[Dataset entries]
+===+
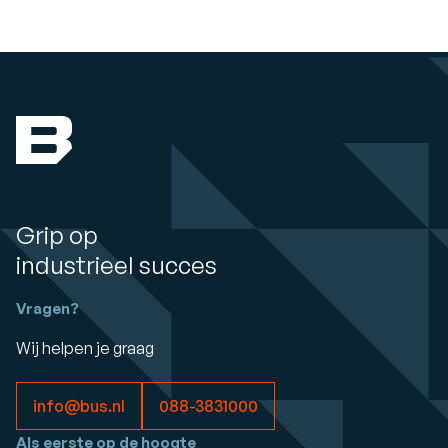
Grip op
industrieel succes
Vragen?
Wij helpen je graag
info@bus.nl
088-3831000
Als eerste op de hoogte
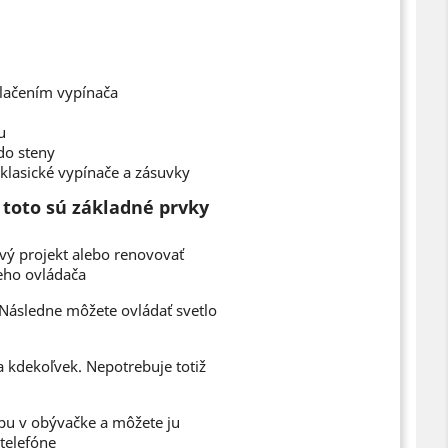
lačením vypínača
u
do steny
 klasické vypínače a zásuvky
 toto sú základné prvky
vý projekt alebo renovovať
neho ovládača
Následne môžete ovládať svetlo
a kdekoľvek. Nepotrebuje totiž
pu v obývačke a môžete ju
telefóne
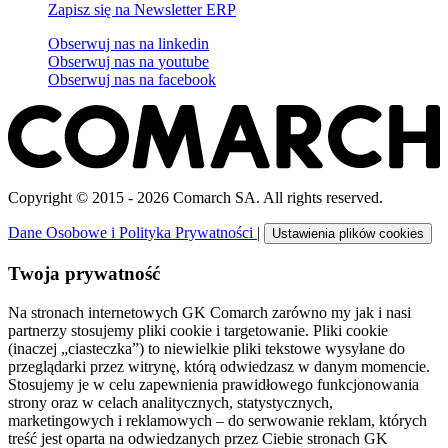
Zapisz się na Newsletter ERP
Obserwuj nas na
linkedin
Obserwuj nas na
youtube
Obserwuj nas na
facebook
Copyright © 2015 - 2026 Comarch SA. All rights reserved.
Dane Osobowe i Polityka Prywatności
|
Ustawienia plików cookies
Twoja prywatność
Na stronach internetowych GK Comarch zarówno my jak i nasi
partnerzy stosujemy pliki cookie i targetowanie. Pliki cookie
(inaczej „ciasteczka”) to niewielkie pliki tekstowe wysyłane do
przeglądarki przez witrynę, którą odwiedzasz w danym momencie.
Stosujemy je w celu zapewnienia prawidłowego funkcjonowania
strony oraz w celach analitycznych, statystycznych,
marketingowych i reklamowych – do serwowanie reklam, których
treść jest oparta na odwiedzanych przez Ciebie stronach GK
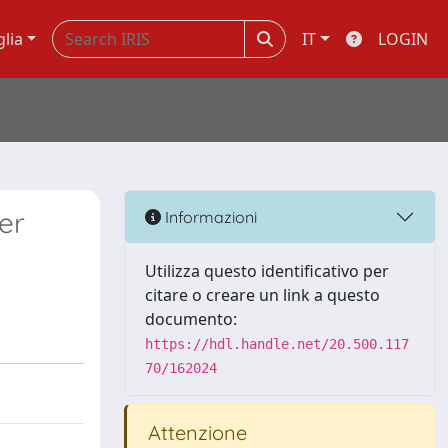
glia
IT
LOGIN
er
Informazioni
Utilizza questo identificativo per
citare o creare un link a questo
documento:
https://hdl.handle.net/20.500.117
70/162024
Attenzione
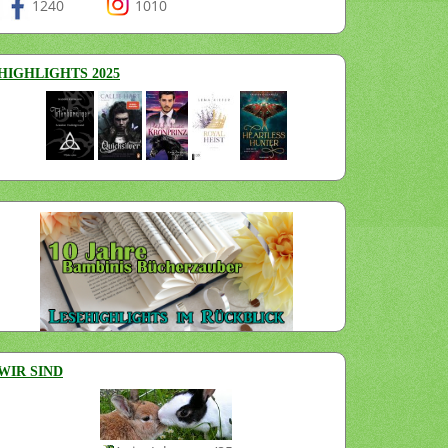
1240
1010
HIGHLIGHTS 2025
WIR SIND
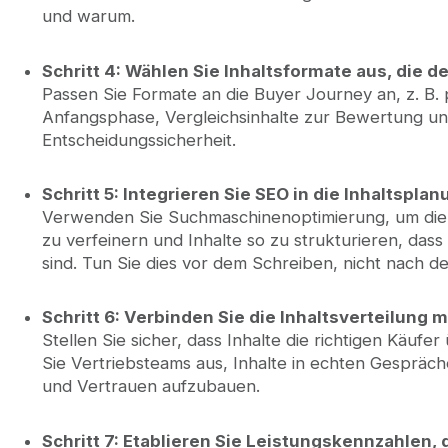
und warum.
Schritt 4: Wählen Sie Inhaltsformate aus, die
Passen Sie Formate an die Buyer Journey an, z. B.
Anfangsphase, Vergleichsinhalte zur Bewertung u
Entscheidungssicherheit.
Schritt 5: Integrieren Sie SEO in die Inhaltspla
Verwenden Sie Suchmaschinenoptimierung, um di
zu verfeinern und Inhalte so zu strukturieren, dass
sind. Tun Sie dies vor dem Schreiben, nicht nach de
Schritt 6: Verbinden Sie die Inhaltsverteilung
Stellen Sie sicher, dass Inhalte die richtigen Käufer
Sie Vertriebsteams aus, Inhalte in echten Gespr
und Vertrauen aufzubauen.
Schritt 7: Etablieren Sie Leistungskennzahlen,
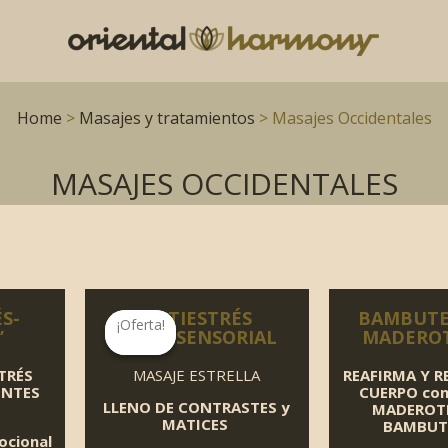
Home
>
Masajes y tratamientos
> Masajes Occidentales
MASAJES OCCIDENTALES
S-
ANTIESTRÉS
BAMBUTE
¡Oferta!
¡Oferta!
”
MULTISENSORIAL
MADEROT
TRÉS
MASAJE ESTRELLA
REAFIRMA Y 
NTES
CUERPO co
LLENO DE CONTRASTES y
MADEROTE
MATICES
BAMBUT
ocional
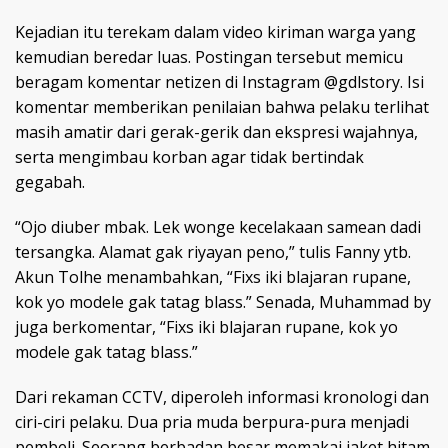
Kejadian itu terekam dalam video kiriman warga yang
kemudian beredar luas. Postingan tersebut memicu
beragam komentar netizen di Instagram @gdlstory. Isi
komentar memberikan penilaian bahwa pelaku terlihat
masih amatir dari gerak-gerik dan ekspresi wajahnya,
serta mengimbau korban agar tidak bertindak
gegabah.
“Ojo diuber mbak. Lek wonge kecelakaan samean dadi
tersangka. Alamat gak riyayan peno,” tulis Fanny ytb.
Akun Tolhe menambahkan, “Fixs iki blajaran rupane,
kok yo modele gak tatag blass.” Senada, Muhammad by
juga berkomentar, “Fixs iki blajaran rupane, kok yo
modele gak tatag blass.”
Dari rekaman CCTV, diperoleh informasi kronologi dan
ciri-ciri pelaku. Dua pria muda berpura-pura menjadi
pembeli. Seorang berbadan besar memakai jaket hitam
+===+
> Job item: Copy out each line of the entries above without change, starting at the first line and ending with the line that contains "Schritt 7: Etablieren". Leave the pictures out.

> Solution for this problem:
Grip op
industrieel succes
Vragen?
Wij helpen je graag
info@bus.nl
088-3831000
Als eerste op de hoogte
lačením vypínača
u
do steny
 klasické vypínače a zásuvky
 toto sú základné prvky
vý projekt alebo renovovať
neho ovládača
Následne môžete ovládať svetlo
a kdekoľvek. Nepotrebuje totiž
pu v obývačke a môžete ju
telefóne
Zapisz się na Newsletter ERP
Obserwuj nas na
linkedin
Obserwuj nas na
youtube
Obserwuj nas na
facebook
Copyright © 2015 - 2026 Comarch SA. All rights reserved.
Dane Osobowe i Polityka Prywatności
|
Ustawienia plików cookies
Twoja prywatność
Na stronach internetowych GK Comarch zarówno my jak i nasi
partnerzy stosujemy pliki cookie i targetowanie. Pliki cookie
(inaczej „ciasteczka”) to niewielkie pliki tekstowe wysyłane do
przeglądarki przez witrynę, którą odwiedzasz w danym momencie.
Stosujemy je w celu zapewnienia prawidłowego funkcjonowania
strony oraz w celach analitycznych, statystycznych,
marketingowych i reklamowych – do serwowanie reklam, których
treść jest oparta na odwiedzanych przez Ciebie stronach GK
glia
IT
LOGIN
er
Informazioni
Utilizza questo identificativo per
citare o creare un link a questo
documento:
https://hdl.handle.net/20.500.117
70/162024
Attenzione
1240
1010
HIGHLIGHTS 2025
WIR SIND
und warum.
Schritt 4: Wählen Sie Inhaltsformate aus, die
Passen Sie Formate an die Buyer Journey an, z. B.
Anfangsphase, Vergleichsinhalte zur Bewertung u
Entscheidungssicherheit.
Schritt 5: Integrieren Sie SEO in die Inhaltspla
Verwenden Sie Suchmaschinenoptimierung, um di
zu verfeinern und Inhalte so zu strukturieren, dass
sind. Tun Sie dies vor dem Schreiben, nicht nach de
Schritt 6: Verbinden Sie die Inhaltsverteilung
Stellen Sie sicher, dass Inhalte die richtigen Käufer
Sie Vertriebsteams aus, Inhalte in echten Gespr
und Vertrauen aufzubauen.
Schritt 7: Etablieren Sie Leistungskennzahlen,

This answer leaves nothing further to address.